Ce 19ème épisode est signé Kenji Misumi, qui avait lancé la série, et on y retrouve la plupart des éléments qui en font le charme : une histoire classique et bien écrite ; un Ichi non dénué d’humour et toujours aussi talentueux l’arme à la main ; des rencontres marquantes, avec le sympathique Shin, d’une part, mais, surtout, avec la belle Osodé ; un adversaire particulièrement redoutable, en la personne du ronin Kashiwazaki, qui débouchera inévitablement sur un duel sans réelle surprise (puisqu’il y eut 26 films pour cette saga, on imagine facilement qui en est le vainqueur) mais toujours aussi efficace. La mélancolie propre au personnage de Zatoïchi, aveugle condamné à l’errance et à la solitude, n’est pas oubliée, notamment sur la fin du long-métrage, le faisant se terminer, comme souvent, sur une tonalité douce-amère assez caractéristique.

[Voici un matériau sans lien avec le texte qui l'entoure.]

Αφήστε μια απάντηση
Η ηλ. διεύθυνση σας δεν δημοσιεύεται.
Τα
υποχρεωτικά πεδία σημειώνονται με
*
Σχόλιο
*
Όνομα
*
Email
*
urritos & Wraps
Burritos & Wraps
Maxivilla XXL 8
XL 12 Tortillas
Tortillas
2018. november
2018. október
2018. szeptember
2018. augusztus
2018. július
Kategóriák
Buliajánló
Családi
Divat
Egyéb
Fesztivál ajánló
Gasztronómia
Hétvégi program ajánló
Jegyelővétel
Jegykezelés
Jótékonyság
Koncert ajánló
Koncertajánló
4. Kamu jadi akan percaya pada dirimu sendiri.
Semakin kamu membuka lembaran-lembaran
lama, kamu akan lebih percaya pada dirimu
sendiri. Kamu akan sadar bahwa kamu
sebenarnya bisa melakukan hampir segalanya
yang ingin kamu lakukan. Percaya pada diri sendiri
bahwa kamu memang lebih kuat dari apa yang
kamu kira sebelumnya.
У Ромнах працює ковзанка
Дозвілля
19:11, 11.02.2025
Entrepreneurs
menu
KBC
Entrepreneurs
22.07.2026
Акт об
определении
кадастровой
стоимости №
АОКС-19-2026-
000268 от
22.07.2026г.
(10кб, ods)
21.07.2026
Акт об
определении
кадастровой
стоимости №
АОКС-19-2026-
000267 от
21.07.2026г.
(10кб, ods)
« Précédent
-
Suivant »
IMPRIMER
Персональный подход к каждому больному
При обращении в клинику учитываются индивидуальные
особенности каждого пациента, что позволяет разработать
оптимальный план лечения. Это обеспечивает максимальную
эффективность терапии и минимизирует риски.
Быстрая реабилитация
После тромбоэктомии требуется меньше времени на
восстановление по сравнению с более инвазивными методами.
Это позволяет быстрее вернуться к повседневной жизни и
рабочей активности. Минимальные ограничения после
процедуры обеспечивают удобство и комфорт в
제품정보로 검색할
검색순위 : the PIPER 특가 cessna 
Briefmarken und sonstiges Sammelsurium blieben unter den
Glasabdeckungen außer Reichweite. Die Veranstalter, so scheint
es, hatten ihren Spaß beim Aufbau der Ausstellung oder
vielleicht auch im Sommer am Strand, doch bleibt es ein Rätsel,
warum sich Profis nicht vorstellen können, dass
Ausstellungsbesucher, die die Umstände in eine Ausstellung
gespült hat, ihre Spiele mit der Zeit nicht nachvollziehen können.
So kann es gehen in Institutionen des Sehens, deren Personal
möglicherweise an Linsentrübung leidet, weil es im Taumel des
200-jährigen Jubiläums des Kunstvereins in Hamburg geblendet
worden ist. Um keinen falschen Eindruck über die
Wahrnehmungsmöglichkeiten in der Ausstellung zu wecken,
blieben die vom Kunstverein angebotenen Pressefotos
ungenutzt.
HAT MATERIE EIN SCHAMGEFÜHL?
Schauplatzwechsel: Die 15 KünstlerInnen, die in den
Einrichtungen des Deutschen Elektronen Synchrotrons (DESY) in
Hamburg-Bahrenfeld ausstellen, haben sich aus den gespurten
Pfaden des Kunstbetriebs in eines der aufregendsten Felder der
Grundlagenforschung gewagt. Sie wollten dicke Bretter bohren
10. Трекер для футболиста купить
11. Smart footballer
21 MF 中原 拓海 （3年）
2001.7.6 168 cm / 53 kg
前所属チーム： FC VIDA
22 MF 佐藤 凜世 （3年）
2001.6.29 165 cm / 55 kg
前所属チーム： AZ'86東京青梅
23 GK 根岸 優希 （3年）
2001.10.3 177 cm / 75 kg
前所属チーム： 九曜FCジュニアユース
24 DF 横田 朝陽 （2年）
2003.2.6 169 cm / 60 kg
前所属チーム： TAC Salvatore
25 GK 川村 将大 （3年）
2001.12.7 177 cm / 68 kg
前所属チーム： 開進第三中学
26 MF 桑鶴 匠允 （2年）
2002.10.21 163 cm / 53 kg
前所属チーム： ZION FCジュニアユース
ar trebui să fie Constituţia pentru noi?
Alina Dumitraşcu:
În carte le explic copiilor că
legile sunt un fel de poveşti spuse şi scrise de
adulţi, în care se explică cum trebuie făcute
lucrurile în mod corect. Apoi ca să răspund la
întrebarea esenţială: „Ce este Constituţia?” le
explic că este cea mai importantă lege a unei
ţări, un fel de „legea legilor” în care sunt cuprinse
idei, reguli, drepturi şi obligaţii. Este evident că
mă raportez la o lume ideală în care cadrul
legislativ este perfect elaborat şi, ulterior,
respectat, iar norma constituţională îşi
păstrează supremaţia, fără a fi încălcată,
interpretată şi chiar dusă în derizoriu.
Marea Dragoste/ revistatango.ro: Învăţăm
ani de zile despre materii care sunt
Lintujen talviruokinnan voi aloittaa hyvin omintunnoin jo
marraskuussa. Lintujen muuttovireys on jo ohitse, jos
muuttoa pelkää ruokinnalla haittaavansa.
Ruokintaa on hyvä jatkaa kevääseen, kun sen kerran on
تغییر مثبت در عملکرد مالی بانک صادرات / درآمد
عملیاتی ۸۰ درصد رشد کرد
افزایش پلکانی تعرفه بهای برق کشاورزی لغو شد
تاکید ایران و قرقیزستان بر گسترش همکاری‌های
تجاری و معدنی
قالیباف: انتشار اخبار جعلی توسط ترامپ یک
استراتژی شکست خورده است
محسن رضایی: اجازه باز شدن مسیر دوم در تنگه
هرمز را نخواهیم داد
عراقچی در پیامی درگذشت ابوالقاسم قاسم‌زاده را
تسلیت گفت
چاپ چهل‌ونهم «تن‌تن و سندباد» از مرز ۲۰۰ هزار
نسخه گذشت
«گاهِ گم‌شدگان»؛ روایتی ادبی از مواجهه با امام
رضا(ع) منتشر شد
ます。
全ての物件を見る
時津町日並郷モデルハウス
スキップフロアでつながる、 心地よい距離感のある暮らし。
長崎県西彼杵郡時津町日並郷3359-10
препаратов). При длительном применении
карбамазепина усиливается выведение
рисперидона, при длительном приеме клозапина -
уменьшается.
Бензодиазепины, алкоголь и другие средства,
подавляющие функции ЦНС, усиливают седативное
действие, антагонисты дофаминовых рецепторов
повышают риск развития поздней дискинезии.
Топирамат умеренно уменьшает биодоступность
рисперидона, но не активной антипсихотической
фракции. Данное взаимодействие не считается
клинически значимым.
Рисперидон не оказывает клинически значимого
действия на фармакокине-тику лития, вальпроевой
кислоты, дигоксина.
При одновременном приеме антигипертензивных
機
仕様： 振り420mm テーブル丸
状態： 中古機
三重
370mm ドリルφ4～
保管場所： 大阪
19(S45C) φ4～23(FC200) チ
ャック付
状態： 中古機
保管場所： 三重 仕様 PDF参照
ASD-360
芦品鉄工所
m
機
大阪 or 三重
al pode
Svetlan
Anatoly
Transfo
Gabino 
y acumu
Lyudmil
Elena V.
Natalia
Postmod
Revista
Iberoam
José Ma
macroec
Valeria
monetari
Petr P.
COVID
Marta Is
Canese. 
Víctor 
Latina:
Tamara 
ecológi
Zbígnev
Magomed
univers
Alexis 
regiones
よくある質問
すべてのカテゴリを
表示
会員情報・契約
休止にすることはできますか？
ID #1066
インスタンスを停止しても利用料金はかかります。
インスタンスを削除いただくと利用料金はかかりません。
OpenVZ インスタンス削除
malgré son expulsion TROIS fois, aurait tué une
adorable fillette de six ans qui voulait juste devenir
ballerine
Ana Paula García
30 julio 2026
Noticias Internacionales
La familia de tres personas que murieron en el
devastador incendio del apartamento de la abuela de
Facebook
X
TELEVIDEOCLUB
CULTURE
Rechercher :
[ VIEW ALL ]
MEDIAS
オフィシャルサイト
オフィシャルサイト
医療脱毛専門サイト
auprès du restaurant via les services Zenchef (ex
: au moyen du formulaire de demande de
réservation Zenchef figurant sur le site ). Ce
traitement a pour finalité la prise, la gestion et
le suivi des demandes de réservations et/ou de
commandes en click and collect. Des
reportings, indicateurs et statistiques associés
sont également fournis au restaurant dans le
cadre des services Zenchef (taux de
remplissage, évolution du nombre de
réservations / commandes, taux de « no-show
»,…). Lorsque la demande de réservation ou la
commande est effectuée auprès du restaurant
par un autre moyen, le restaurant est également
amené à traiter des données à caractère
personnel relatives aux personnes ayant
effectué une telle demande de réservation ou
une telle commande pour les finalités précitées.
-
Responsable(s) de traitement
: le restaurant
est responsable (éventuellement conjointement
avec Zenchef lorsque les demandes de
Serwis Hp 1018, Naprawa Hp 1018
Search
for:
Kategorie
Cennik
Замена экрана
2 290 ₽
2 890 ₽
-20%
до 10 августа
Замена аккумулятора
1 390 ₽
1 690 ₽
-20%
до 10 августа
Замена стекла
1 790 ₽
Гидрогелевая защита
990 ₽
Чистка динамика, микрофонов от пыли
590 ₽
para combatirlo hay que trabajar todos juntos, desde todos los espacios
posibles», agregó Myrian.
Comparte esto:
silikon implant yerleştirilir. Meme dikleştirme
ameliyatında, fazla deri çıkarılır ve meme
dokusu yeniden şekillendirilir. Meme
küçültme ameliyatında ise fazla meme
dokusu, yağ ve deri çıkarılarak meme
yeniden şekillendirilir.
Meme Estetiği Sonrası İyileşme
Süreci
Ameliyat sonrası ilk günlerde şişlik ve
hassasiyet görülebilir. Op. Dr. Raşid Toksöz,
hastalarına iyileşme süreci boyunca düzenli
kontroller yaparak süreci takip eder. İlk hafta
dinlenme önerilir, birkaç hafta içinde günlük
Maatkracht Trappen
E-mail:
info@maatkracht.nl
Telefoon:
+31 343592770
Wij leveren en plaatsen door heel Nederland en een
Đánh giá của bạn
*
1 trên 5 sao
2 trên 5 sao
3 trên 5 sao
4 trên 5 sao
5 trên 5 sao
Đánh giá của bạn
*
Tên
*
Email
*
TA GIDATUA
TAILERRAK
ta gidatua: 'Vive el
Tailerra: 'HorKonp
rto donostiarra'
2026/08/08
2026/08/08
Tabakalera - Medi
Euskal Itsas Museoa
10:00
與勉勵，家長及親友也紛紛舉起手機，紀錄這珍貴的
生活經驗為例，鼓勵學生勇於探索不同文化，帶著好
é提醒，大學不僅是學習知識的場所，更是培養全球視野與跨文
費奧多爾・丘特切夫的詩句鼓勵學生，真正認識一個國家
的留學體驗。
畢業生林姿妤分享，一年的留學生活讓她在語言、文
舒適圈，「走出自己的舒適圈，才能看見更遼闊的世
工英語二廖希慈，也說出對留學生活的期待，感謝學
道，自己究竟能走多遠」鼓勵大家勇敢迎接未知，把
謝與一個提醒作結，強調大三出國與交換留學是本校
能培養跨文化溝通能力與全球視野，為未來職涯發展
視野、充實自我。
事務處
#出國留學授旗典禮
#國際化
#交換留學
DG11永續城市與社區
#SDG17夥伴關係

Pourtant, s’il est classique et se suit avec plaisir, il n’en constitue pas l’un des sommets. La faute, peut-être, à deux ou trois séquences un peu tragi-comiques à moitié réussies : lorsque ce joueur invétéré d’Ichi met son sabre en gage et triche au jeu pour se retrouver dans un ballot de paille à la merci de ses adversaires, on rit de ses réactions, tout en trouvant cela un peu à côté de la plaque ; tout comme lorsque il est lancé sur un cheval au galop qu’il est bien incapable d’arrêter et qu’il finit par en chuter, on reste quelque peu dubitatif... Dans ces deux cas, on est à la limite (surtout dans la scène du ballot de paille) de ridiculiser le personnage et de lui faire perdre toute crédibilité. Contrairement à une autre séquence, autrement marquante et pourtant elle aussi au début humoristique, lorsqu’Ichi démontre ses talents dans un stand de fête foraine du type chamboule-tout, faisant rire Osodé avant qu’elle ne rapproche ce jeu de l’exécution de son frère, la précision dans le geste de cet aveugle sympathique le rendant alors totalement repoussant à ses yeux. Là, pour le coup, une très belle séquence mettant en évidence l’ambiguïté de leurs rapports.
Au rayon des qualités de cet épisode, outre cette relation forte avec Osodé, on retiendra quand même toutes les scènes de combat, très réussies, Ichi affirmant de plus en plus son caractère de vengeur sans perdre pour autant son humanité, la noirceur du personnage le plaçant cependant de plus en plus dans une position de redresseur de torts expéditif. Et on n’oubliera pas ce personnage féminin et sa place dans la société féodale qui sert de cadre à l’action : objet de désir, objet monnayable, victime des hommes (de son frère, du parrain local, de celui qui tient les maisons closes de Suwa) à l’exception de celui qui, comme les femmes mais à cause de sa cécité, est souvent déconsidéré par la gente masculine, voire méprisé ou insulté. « L’aveugle de mes deux », insulte suprême dont l’auteur fait rarement long feu, n’est pas qu’un sabreur hors-pair, c’est aussi un grand sentimental à la pudeur infinie, ce qui n’est pas la moindre de ses qualités et participe beaucoup à la construction de son mythe.